La virulencia del brote y el pánico desatado entre la población hicieron que se prohibieran los enterramientos en iglesias, ermitas y conventos, como solía hacerse hasta entonces, y que las autoridades sanitarias acordaran la creación de dos cementerios en la ciudad, siendo el de Prazeres el que habría de servir al lado occidental de la capital, donde se asentaban las familias aristocráticas, las más poderosas y pudientes. Desde el principio, el nuevo camposanto fue ocupado por los artísticos mausoleos de los ricos, desplazando a los muertos del común. Las familias dominantes de la ciudad impusieron en el cementerio su gusto por lo monumental y una cultura funeral basada en la ostentosidad, con construcciones que invaden y colapsan prácticamente todo el espacio disponible, en un abigarramiento escultórico impregnado por todas las simbologías de lo social en el XIX: la religiosa, especialmente el culto a la muerte y el más allá, pero también muy presentes la simbología masónica, las profesionales, las patrióticas y militares, la heráldica e incluso la esotérica.

Prazeres sería una representación preciosista de las formas en que la aristocracia y los ricos entendían y socializaban la muerte en el cambio de siglo si el abandono y el olvido de la mayoría de sus túmulos y mausoleos no hubieran sobrepasado su propia monumentalidad, dotándola de un aura de decadencia y ruina que ejerce el contrapunto perfecto para recordarnos que nada sobrevive al óbito, ni siquiera la hercúlea voluntad de trascender el olvido…

Para quienes gusten de seguir los pasos perdidos de la vida, Prazeres es –también– un recorrido por la insignificancia humana. Los huesos de miles de personas importantes yacen en sarcófagos amontonados que pueden entreverse a través de los cristales rotos de los mausoleos, sin que ni uno solo de los turistas de fin de semana que pasean por entre los viejos cipreses sea capaz de recordar quiénes fueron todos esos patricios ilustres, ni las gestas, éxitos y honores que lograron amontonar en vida.

Con el paso del tiempo, y a pesar de que –muy de vez en cuando– algún muerto reciente invade las avenidas de la muerte antigua, la población difunta de Prazeres no tiene ya quien la recuerde. Una polémica decisión reciente, la de exhumar antes de cumplirse el plazo legal el cuerpo de Amalia Rodrigues, la gran fadista nacional, trasladada del cementerio de los ricos al Panteón Nacional, acabó con las peregrinaciones y ofrendas de sus devotos.
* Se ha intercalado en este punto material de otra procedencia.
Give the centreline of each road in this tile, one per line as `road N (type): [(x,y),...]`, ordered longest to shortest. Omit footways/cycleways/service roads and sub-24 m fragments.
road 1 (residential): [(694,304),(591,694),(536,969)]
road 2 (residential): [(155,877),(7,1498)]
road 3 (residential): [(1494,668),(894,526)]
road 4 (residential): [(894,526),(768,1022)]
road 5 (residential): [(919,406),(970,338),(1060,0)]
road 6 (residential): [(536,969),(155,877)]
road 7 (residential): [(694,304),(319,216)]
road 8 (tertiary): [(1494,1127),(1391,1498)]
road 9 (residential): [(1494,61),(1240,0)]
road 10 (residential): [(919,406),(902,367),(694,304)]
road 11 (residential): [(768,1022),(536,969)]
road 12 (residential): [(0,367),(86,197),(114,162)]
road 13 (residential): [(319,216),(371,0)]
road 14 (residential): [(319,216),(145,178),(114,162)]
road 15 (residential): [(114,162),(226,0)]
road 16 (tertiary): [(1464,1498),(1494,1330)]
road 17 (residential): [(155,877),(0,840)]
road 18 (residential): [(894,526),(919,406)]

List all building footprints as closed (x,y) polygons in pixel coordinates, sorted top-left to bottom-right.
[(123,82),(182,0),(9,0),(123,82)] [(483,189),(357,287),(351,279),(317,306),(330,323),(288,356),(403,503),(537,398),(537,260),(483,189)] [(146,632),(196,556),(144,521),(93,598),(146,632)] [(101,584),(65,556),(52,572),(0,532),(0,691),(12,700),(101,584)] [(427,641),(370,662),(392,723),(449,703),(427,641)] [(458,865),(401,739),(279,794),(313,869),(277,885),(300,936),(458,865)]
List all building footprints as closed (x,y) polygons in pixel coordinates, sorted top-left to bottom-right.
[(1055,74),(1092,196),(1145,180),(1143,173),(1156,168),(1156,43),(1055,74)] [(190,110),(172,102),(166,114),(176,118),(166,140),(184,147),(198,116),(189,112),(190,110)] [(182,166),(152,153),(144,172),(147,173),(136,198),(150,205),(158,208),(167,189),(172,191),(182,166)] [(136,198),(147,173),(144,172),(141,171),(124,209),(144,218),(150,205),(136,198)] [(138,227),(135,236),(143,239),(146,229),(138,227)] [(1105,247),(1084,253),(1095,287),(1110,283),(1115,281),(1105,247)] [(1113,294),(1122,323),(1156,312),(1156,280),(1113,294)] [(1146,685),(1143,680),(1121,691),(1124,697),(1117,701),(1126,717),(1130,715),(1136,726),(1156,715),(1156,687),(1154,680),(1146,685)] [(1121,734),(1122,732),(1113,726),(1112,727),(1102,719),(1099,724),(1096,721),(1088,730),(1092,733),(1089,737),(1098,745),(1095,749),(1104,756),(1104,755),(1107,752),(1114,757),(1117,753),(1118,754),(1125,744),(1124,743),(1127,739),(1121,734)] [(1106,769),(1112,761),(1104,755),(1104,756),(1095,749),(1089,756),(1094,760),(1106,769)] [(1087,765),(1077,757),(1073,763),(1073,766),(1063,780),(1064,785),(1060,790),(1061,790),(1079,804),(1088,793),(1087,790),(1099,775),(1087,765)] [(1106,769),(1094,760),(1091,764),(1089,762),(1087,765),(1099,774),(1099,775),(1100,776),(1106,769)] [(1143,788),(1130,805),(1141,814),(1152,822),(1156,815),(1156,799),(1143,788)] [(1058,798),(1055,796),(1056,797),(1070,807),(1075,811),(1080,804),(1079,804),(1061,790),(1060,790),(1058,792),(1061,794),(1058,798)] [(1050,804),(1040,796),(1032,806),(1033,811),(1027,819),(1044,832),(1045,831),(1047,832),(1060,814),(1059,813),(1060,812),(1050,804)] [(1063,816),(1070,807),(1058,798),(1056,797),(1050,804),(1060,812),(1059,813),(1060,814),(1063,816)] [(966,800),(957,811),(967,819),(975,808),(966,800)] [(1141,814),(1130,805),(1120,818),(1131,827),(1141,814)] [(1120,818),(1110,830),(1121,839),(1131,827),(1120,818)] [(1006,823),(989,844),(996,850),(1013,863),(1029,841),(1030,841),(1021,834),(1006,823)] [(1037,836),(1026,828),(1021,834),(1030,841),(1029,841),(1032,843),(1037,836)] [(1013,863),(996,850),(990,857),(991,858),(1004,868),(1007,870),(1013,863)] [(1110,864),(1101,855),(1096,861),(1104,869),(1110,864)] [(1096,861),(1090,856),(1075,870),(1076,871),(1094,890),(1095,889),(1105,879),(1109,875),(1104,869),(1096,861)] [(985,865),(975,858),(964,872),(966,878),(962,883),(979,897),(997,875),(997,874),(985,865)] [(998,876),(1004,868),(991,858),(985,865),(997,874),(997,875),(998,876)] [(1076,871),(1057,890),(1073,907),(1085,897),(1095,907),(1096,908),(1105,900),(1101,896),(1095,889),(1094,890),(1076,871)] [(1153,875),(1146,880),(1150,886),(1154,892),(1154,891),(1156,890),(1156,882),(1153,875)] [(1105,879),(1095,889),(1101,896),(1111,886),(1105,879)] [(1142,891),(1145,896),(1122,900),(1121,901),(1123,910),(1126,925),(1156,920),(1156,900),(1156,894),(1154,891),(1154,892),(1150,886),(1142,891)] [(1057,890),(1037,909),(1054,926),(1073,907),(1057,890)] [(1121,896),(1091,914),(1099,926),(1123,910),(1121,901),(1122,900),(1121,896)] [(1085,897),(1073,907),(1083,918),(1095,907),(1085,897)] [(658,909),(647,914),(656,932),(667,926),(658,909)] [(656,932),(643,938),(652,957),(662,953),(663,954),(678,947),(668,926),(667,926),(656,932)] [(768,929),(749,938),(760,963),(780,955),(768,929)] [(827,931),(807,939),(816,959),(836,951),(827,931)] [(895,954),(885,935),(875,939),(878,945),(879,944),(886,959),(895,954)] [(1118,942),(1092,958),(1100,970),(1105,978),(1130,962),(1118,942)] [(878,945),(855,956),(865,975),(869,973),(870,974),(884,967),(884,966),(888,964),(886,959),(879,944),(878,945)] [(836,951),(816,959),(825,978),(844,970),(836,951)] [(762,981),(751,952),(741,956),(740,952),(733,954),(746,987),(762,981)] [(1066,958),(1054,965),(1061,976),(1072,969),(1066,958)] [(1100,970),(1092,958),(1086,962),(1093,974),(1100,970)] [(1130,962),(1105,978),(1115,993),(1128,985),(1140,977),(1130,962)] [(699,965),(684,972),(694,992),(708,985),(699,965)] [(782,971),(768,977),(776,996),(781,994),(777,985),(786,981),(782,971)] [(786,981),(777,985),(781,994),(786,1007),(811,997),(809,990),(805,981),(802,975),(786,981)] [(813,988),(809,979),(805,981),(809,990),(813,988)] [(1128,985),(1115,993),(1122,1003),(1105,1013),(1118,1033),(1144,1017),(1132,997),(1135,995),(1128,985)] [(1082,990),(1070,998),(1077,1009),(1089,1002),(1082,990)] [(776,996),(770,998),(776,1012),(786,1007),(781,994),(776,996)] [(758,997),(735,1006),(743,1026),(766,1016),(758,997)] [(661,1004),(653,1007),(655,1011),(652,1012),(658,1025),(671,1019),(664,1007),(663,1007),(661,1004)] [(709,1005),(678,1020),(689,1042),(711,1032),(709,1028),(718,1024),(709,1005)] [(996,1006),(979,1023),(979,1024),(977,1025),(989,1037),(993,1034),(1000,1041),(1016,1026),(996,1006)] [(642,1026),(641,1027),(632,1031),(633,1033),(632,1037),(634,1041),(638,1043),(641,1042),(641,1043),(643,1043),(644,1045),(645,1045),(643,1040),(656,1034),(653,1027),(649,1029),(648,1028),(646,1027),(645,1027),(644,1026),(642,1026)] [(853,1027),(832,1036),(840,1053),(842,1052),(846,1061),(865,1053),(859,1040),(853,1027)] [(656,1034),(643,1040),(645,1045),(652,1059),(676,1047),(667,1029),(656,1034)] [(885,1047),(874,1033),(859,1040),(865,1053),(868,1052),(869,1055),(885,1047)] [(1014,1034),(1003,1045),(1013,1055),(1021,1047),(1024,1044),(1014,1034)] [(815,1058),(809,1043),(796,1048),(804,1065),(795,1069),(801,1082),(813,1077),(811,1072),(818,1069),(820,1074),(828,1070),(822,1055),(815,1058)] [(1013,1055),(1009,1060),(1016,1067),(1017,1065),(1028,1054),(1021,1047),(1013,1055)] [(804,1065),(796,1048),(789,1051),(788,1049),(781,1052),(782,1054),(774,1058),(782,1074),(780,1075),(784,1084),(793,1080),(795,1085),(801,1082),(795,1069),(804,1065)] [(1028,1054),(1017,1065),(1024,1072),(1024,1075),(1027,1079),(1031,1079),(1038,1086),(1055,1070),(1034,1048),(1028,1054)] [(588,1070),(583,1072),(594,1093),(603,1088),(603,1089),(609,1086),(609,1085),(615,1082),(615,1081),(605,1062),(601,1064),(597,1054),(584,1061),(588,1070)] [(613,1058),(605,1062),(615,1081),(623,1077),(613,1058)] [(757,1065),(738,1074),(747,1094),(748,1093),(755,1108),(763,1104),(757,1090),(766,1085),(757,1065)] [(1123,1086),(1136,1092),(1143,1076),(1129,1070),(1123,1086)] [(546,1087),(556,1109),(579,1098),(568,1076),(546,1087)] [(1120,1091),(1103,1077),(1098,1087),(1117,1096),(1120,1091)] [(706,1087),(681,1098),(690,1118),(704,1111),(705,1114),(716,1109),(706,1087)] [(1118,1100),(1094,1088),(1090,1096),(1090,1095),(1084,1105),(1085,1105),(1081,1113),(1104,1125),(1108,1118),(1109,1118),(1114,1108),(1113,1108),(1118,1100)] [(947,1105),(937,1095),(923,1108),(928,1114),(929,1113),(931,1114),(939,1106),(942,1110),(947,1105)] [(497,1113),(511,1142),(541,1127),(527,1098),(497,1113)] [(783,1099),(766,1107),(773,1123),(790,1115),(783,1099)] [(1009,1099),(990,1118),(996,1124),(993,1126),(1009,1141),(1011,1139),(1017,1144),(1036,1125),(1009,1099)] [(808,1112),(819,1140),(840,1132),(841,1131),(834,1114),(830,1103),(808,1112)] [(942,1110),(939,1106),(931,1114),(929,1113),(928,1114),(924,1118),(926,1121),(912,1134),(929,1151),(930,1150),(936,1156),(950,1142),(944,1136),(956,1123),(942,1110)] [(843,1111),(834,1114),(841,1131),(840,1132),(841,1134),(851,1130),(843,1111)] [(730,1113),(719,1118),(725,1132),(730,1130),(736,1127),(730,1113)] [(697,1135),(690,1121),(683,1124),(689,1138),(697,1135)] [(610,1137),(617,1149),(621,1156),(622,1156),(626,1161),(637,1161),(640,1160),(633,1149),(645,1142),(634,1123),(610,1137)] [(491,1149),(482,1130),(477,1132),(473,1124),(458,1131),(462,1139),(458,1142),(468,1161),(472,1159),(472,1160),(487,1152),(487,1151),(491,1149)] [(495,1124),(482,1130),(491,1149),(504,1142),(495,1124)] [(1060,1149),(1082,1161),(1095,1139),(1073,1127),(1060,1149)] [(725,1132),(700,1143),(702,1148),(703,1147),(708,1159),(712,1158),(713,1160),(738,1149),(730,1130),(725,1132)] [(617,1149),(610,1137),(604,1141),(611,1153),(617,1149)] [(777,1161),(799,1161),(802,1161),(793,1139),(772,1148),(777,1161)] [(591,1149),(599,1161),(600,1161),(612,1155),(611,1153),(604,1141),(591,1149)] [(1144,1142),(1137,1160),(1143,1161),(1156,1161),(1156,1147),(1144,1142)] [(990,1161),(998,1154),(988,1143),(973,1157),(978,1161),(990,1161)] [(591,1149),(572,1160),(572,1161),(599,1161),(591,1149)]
Hoy solo algunas tumbas –como la de la joven Precilia, asesinada por el terrorismo yihadista hace dos años, un 13 de noviembre, en la sala Bataclán de París– mantiene vivas las flores del recuerdo y destaca entre la grisura enmohecida que invade mármoles y piedras y la herrumbre que corroe hasta el alma los metales…

Aun así, el cementerio de Prazeres es sin duda uno de los lugares más melancólicamente bellos de Lisboa: el lugar perfecto para una noche de romanticismo perverso, o para ambientar una novela con la muerte de protagonista y el cólera morbo como argumento. Prazeres es un sitio único, extraño y precioso, un paraje permeable a la saudade inapelable de la muerte.